**Text extract**
=-=-=

Lebesgue measure for uncountable sets
  • As hinted earlier, Lebesgue measure for an uncountable number of contiguous points is non-zero. So for the set of points $[a, b]$, this is $b-a$.
  • Removing a countable number of points from an uncountable set does not change its measure. E.g the measure of the half open set $(a, b]$ (which excludes just the point $a$) or the full open set $(a, b)$, which excludes both points $a$ and $b$ is $b-a$.
  • One implication of the above is that if we were to remove, say, all rational numbers from the set $[a, b]$, its measure is still $b-a$. So we removed all countably infinite number of rationals, and yet the measure doesn't budge. Cool!
  • Lebesgue measure of an uncountable set need not always be non-zero. Georg Cantor gave the construction of an uncountable set, called the Cantor set, which has uncountably infinite points, and yet has a measure of $0$, as shown in the next section.
Cantor Set - an uncountable set with 0 measure
  1. Start with the set of points $\mathbb{R}[0, 1]$.
  2. Divide it into 3 parts - $[0, 1/3]$, $(1/3, 2/3)$, $[2/3, 1]$ and remove the middle part $(1/3, 2/3)$ from the set, as depicted in the diagram below. (Note: the first line in the diagram represents $\mathbb{R}[0,1]$ and those below it represent the construction of the Cantor set as detailed in this and subsequent steps.)
  1. Of the remaining parts, divide each into 3 parts, as shown in the diagram above. E.g.
    1. Divide $[0, 1/3]$ into $[0, 1/9]$, $(1/9, 2/9)$, $[2/9, 1/3]$ and again remove the middle part $(1/9, 2/9)$ from the set.

=-=-=

A few records:
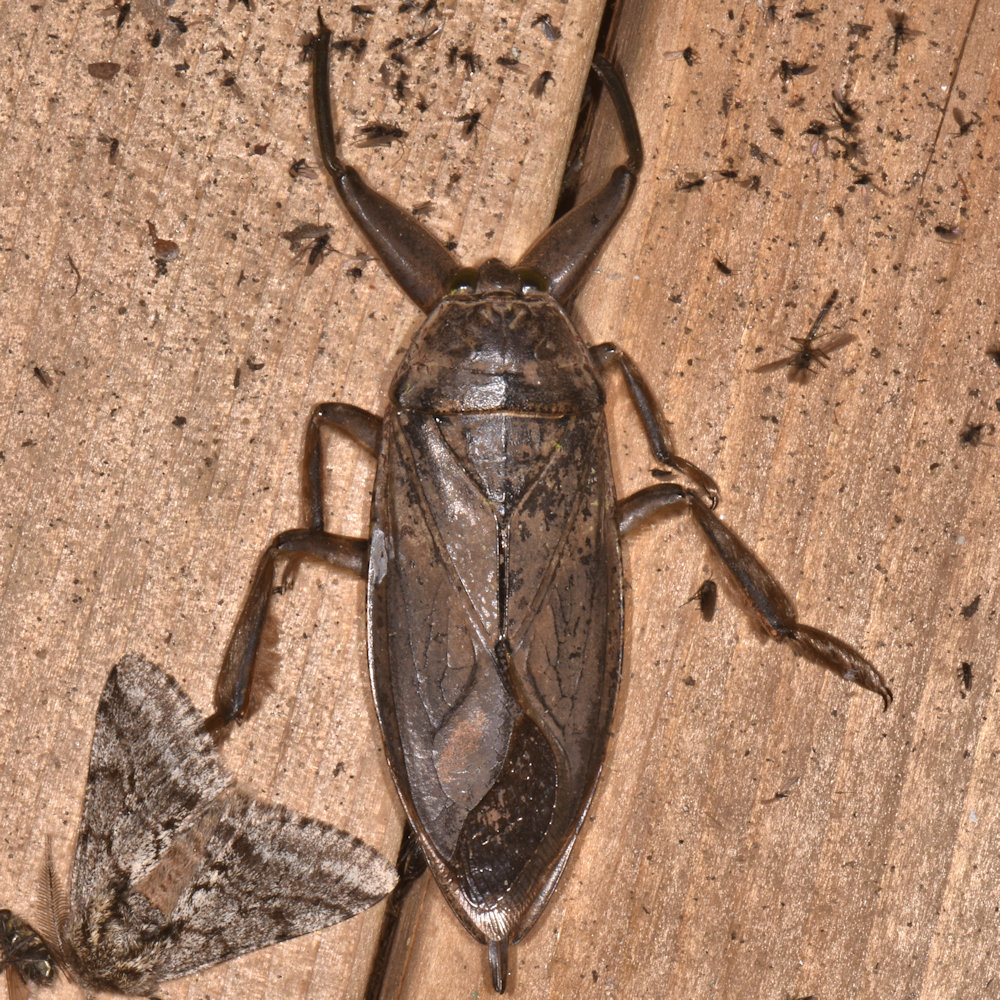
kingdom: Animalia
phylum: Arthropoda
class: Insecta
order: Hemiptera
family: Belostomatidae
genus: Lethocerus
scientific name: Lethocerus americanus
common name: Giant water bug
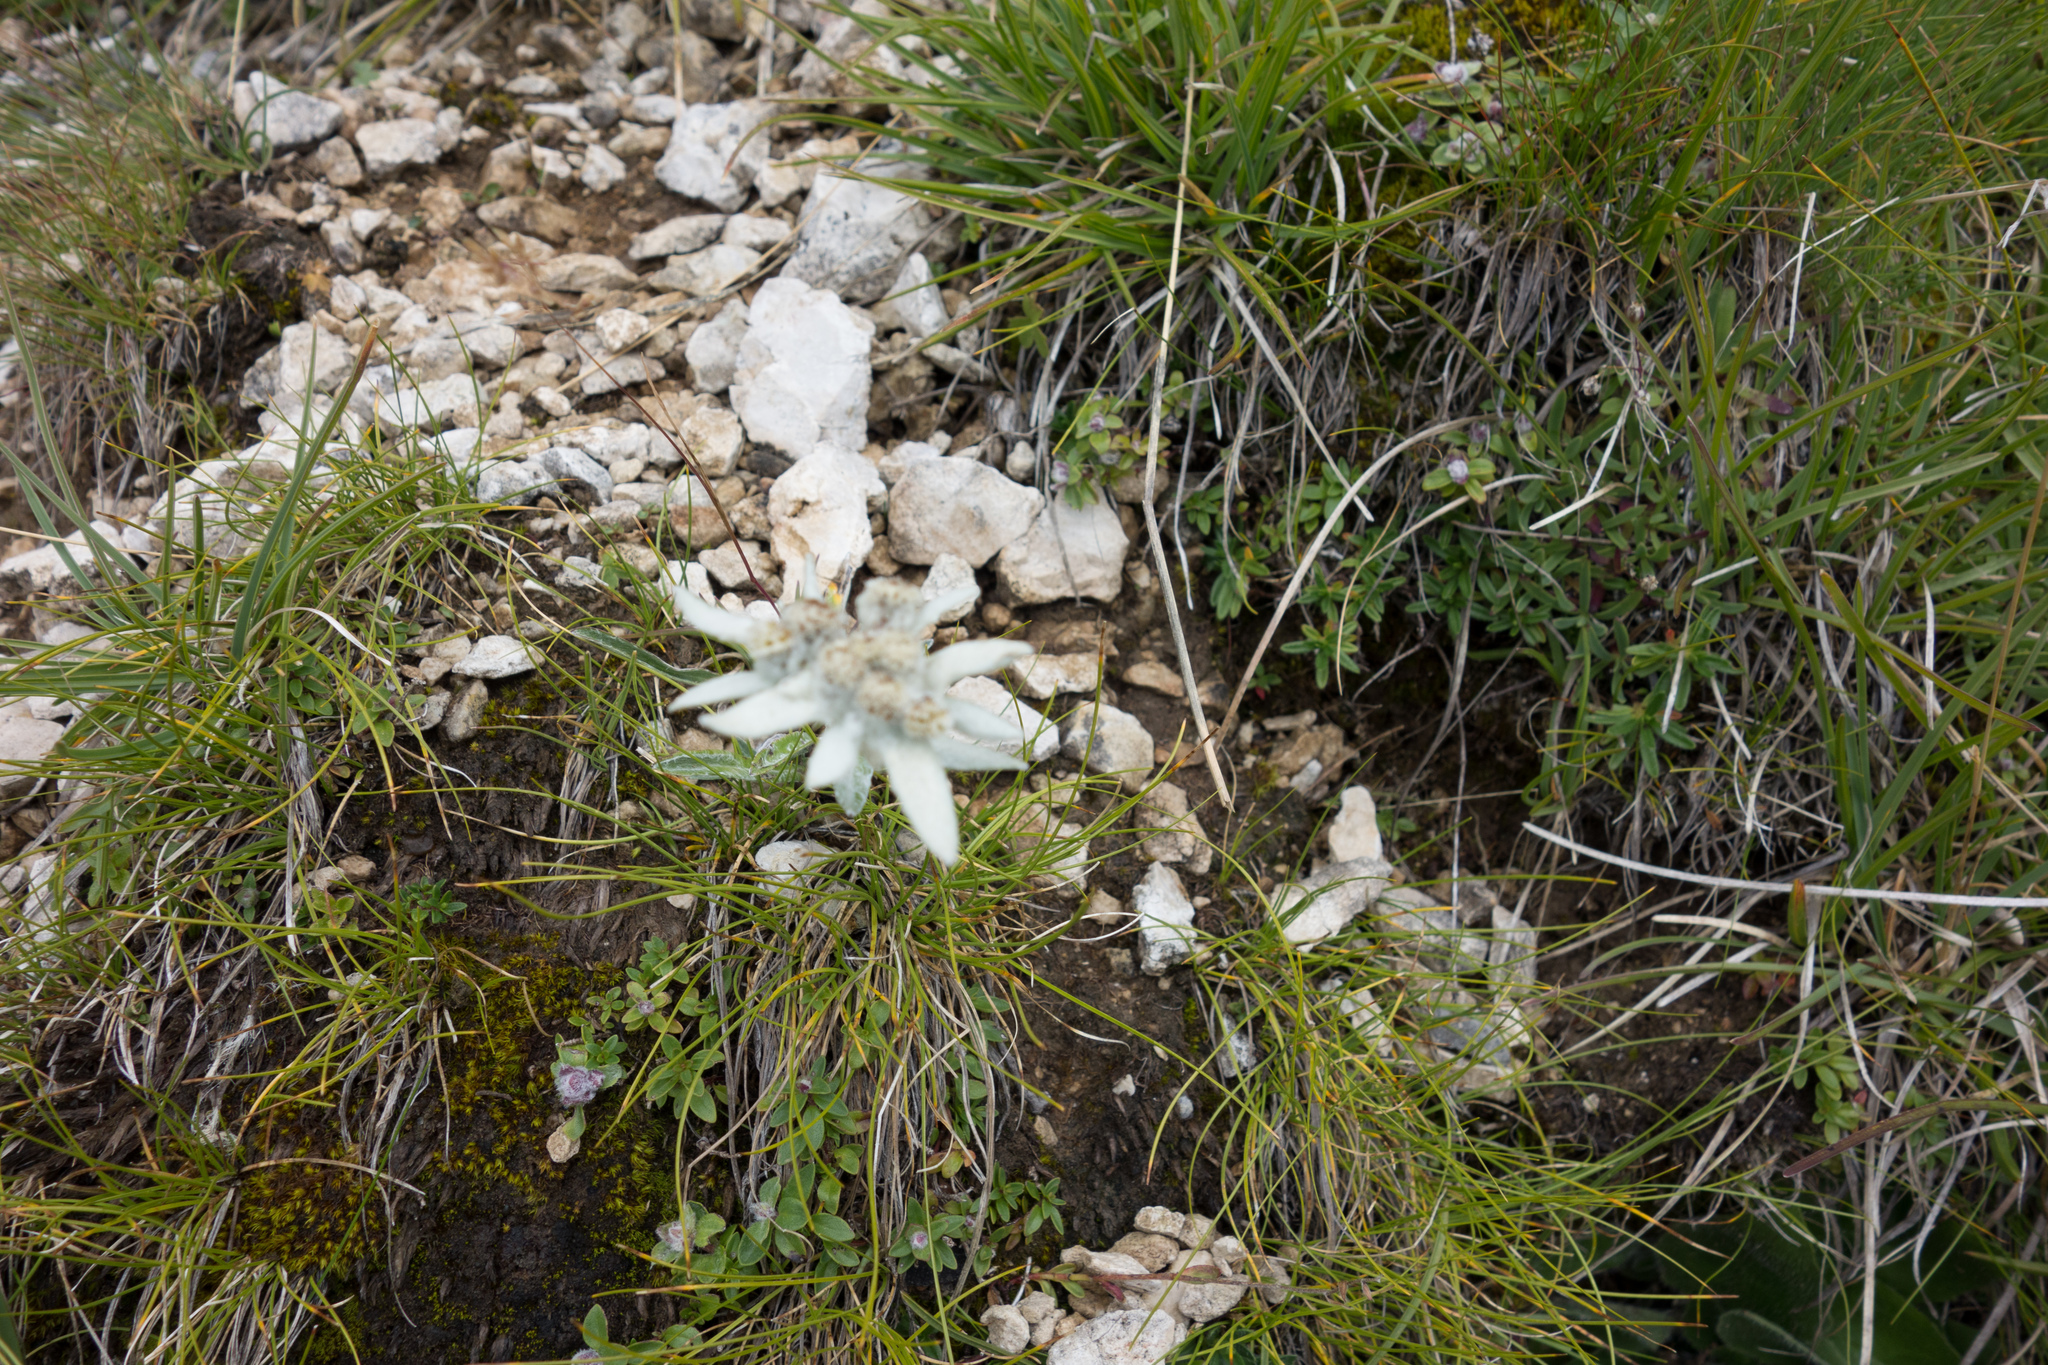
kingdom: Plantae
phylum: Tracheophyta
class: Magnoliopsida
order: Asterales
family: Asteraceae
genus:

=-=-=

**Prompt**
Edit the part of the Lebesgue measure text that opens with the words containing "Lebesgue measure for uncountable" and closes with "this is $b-a$.", putting "adjacent" in place of "contiguous".

**Task result**
Lebesgue measure for uncountable sets
  • As hinted earlier, Lebesgue measure for an uncountable number of adjacent points is non-zero. So for the set of points $[a, b]$, this is $b-a$.